Honoré au nom de l’honneur perdu

On dit que le théâtre ne sert à rien, mais c’est la moindre des choses que de ne servir à rien dans notre monde.”

Bernard-Marie Koltès

Louis Garrel est aussi crédible en professeur italien dans La belle personne que moi en champion de natation, mais Christophe Honoré y filme ses lycéens avec la sensualité amoureuse de Gus Van Sant dans Elephant (au steadycam, plan large) et comme les enfants cruels qui brûlent un scorpion au début de La horde sauvage de Sam Peckinpah, c’est-à-dire comme des êtres qui seront toujours cruels et rigolards, mais avec d’autres moyens.

Léa Seydoux incarne à merveille la “veuve sicilienne”, comme dirait Daniel Pennac, c’est-à-dire la jeune femme triste et boudeuse, bourreau des coeurs de ses collègues de classe, qui préfère jeter des oeillades aux plus de 30 ans pour se rassurer, comme Romain Duris incarnait le roi du lycée dans Le péril jeune de Cédric Klapisch, le bel homme qui chavire les coeurs sans s’en rendre compte ni s’en soucier.
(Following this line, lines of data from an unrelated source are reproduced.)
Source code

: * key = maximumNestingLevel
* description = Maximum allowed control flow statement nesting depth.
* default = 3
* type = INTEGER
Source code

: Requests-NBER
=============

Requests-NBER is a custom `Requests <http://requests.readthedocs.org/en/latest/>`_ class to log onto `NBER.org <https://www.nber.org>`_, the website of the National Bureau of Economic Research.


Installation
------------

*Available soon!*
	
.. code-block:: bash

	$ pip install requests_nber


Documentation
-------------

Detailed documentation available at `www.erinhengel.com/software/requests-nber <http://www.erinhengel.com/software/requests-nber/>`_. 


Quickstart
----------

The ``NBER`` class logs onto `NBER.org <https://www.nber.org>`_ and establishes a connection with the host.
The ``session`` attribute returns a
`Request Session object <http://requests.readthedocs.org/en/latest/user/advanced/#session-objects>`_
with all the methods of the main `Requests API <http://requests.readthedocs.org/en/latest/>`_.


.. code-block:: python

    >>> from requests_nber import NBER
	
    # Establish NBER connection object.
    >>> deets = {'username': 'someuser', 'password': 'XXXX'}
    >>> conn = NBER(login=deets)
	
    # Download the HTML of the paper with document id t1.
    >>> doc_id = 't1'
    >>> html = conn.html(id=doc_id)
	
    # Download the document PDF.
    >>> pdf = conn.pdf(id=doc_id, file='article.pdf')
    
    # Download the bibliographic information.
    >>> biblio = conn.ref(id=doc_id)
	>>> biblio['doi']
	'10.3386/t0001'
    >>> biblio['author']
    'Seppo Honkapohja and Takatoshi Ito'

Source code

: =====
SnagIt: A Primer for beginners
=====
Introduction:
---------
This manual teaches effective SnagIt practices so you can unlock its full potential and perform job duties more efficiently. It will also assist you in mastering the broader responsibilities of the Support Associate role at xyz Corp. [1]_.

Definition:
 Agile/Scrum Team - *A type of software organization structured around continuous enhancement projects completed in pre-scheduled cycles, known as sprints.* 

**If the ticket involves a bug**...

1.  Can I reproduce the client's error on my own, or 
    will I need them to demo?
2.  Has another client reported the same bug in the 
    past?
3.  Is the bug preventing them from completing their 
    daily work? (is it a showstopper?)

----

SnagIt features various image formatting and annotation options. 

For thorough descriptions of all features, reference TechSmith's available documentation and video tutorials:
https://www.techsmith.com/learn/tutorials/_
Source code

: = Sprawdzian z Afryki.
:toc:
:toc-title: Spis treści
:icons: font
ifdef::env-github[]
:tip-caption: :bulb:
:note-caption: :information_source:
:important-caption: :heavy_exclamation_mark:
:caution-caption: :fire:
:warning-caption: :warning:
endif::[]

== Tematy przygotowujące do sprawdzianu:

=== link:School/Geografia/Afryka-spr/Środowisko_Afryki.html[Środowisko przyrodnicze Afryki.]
Mais ce qui semble une fois de plus intéresser Honoré dans cette adaptation de La princesse de Clèves, que je confesse n’avoir pas lu, est plutôt que l’impossibilité de perdre l’honneur qui souciait tant la noblesse de l’Ancien Régime, justement le droit et même peut-être l’importance de perdre son honneur, en tombant pourquoi pas amoureux de sa mère (Louis Garrel d’Isabelle Huppert dans Ma mère), en vivant sa dépression après 30 ans chez ses parents (Romain Duris dans Dans Paris), en découvrant l’amour d’un jeune homme après la perte de sa compagne (Louis Garrel de Grégoire Le Prince-Ringuet dans Les chansons d’amour), ou en tombant amoureux d’une élève dans La belle personne (Louis Garrel de Léa Seydoux).

Honoré célèbre avec sa famille (Louis Garrel, Clotilde Hesme, Chiara Mastroianni, Alice Butaud, etc.) le droit au déshonneur, de se battre en cours, d’être boiteux, immigré, gay ou tout simplement différent, d’avoir plusieurs vies, en somme de franchir la ligne blanche, mais surtout le droit d’avoir encore et toujours 17 ans, cet âge dont Rimbaud disait si bien qu’on n’y était pas sérieux, et qu’on y avait le droit de suivre “un tout petit chiffon d’azur sombre, encadré d’une petite branche, piqué d’une mauvaise étoile, qui se fond, avec de doux frissons, petite et toute blanche“.